La Red de Derechos Humanos del Suroccidente Colombiano «Francisco Isaías Cifuentes» denunció un presunto caso de violación a los derechos humanos ocurrido en el sector de El Filo, ubicado en los límites entre los municipios de Argelia y El Tambo, Cauca, donde, según la organización, un operativo militar habría dejado una persona muerta, tres heridas y otras tres retenidas.
A través de un comunicado divulgado este 17 de julio, la organización aseguró que los hechos ocurrieron el pasado 16 de julio, cuando un grupo de civiles llegó hasta el lugar donde se encontraban tropas de la Fuerza de Despliegue Rápido N.° 4, adscritas a la Tercera División del Ejército Nacional, con el propósito de dialogar con los uniformados debido, según la denuncia, a presuntas afectaciones ocasionadas por operaciones militares desarrolladas en la zona.
La Red sostuvo que, en circunstancias que consideró deben ser investigadas por las autoridades competentes, militares habrían accionado sus armas de fuego contra los civiles. De acuerdo con el comunicado, el hecho dejó presuntamente una persona fallecida, tres lesionadas por impactos de fusil y otras tres retenidas por las tropas.
La organización también manifestó su preocupación porque, aunque el Ejército informó que los heridos fueron evacuados vía aérea para recibir atención médica en Popayán y que cinco personas serían puestas a disposición de las autoridades judiciales, hasta el momento —según la denuncia— se desconoce el estado de salud de los lesionados, la confirmación oficial del fallecimiento reportado y el paradero de las personas retenidas.
En el documento, la Red de Derechos Humanos rechazó lo ocurrido y solicitó a entidades como la Fiscalía General de la Nación, la Procuraduría, la Defensoría del Pueblo, el Ministerio del Interior y el Ministerio de Defensa adelantar las investigaciones correspondientes para esclarecer los hechos, establecer eventuales responsabilidades y garantizar los derechos de las presuntas víctimas.

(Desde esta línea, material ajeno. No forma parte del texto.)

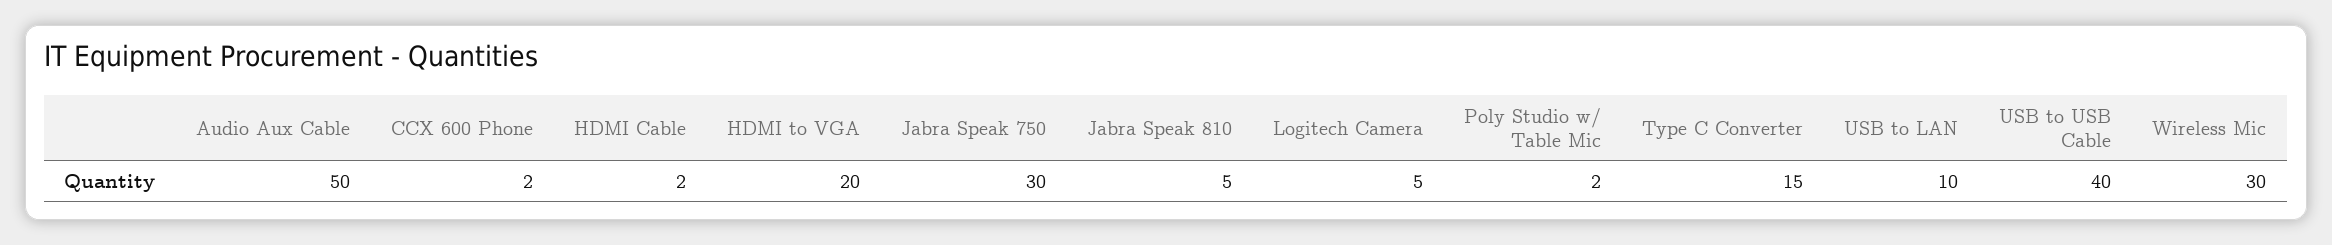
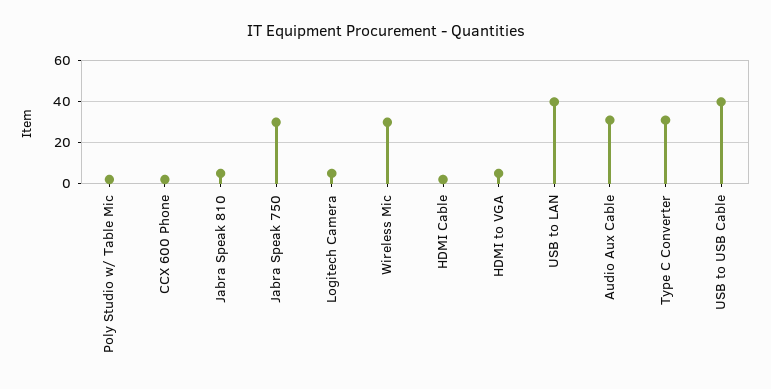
  {
-   "Audio Aux Cable": 50,
+   "Audio Aux Cable": 30,
    "CCX 600 Phone": 2,
    "HDMI Cable": 2,
-   "HDMI to VGA": 20,
+   "HDMI to VGA": 5,
    "Jabra Speak 750": 30,
    "Jabra Speak 810": 5,
    "Logitech Camera": 5,
    "Poly Studio w/ Table Mic": 2,
-   "Type C Converter": 15,
+   "Type C Converter": 30,
-   "USB to LAN": 10,
+   "USB to LAN": 40,
    "USB to USB Cable": 40,
    "Wireless Mic": 30
  }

Finalmente, la organización hizo un llamado al Estado colombiano para que se respeten los derechos humanos y el Derecho Internacional Humanitario en las operaciones desarrolladas en el Cañón del Micay, así como para que se adopten medidas de protección para las comunidades y los defensores de derechos humanos que permanecen en esta región del departamento del Cauca.
La versión del Ejército
Frente a estos hechos, el Ejército Nacional entregó una versión distinta de lo ocurrido. La institución informó que en el sector de El Filo se presentó una asonada contra tropas de la Fuerza de Despliegue Rápido No. 4, en desarrollo de la Operación Perseo, luego de que cerca de mil personas, presuntamente constreñidas por integrantes de la estructura Carlos Patiño de las disidencias de las Farc, intentaran impedir las operaciones militares en la zona.

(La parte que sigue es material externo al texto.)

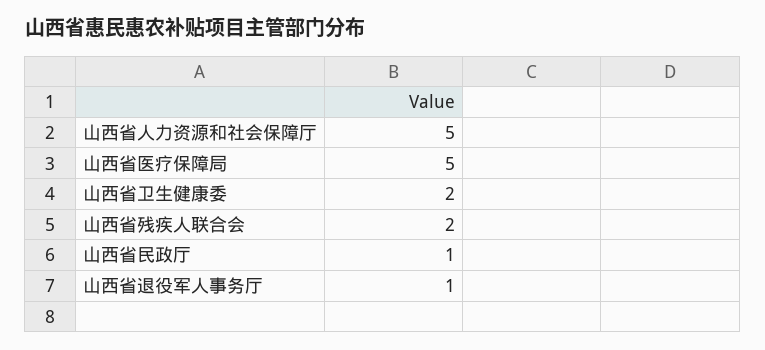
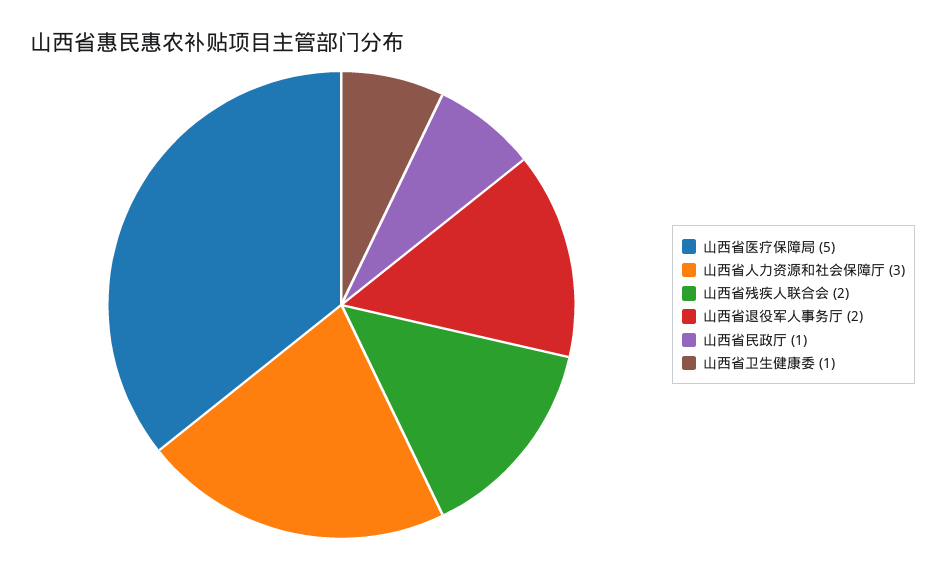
  {
-   "山西省人力资源和社会保障厅": 5,
+   "山西省人力资源和社会保障厅": 3,
    "山西省医疗保障局": 5,
-   "山西省卫生健康委": 2,
+   "山西省卫生健康委": 1,
    "山西省残疾人联合会": 2,
    "山西省民政厅": 1,
-   "山西省退役军人事务厅": 1
+   "山西省退役军人事务厅": 2
  }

Según el comunicado oficial, durante la confrontación cuatro personas habrían agredido directamente a los uniformados, intentando arrebatarles el armamento de dotación y activar artefactos explosivos. El Ejército aseguró que los soldados actuaron conforme a los protocolos sobre el uso de la fuerza y que, como resultado de la situación, las cuatro personas resultaron heridas, recibieron primeros auxilios y posteriormente fueron evacuadas en helicóptero hacia Popayán para recibir atención médica.
La institución agregó que cinco personas fueron trasladadas para ser judicializadas por los presuntos delitos de asonada y otras conductas punibles. Además, confirmó la aprehensión de un menor de edad, quien quedó a disposición de las autoridades competentes para el restablecimiento de sus derechos.
Mientras la Red de Derechos Humanos insiste en que los hechos deben ser investigados como una posible vulneración a los derechos humanos de la población civil, el Ejército sostiene que sus tropas respondieron a una agresión durante una asonada promovida por integrantes de un grupo armado ilegal. Hasta el momento, las autoridades competentes no han entregado conclusiones sobre lo sucedido, por lo que el caso continúa en proceso de verificación e investigación.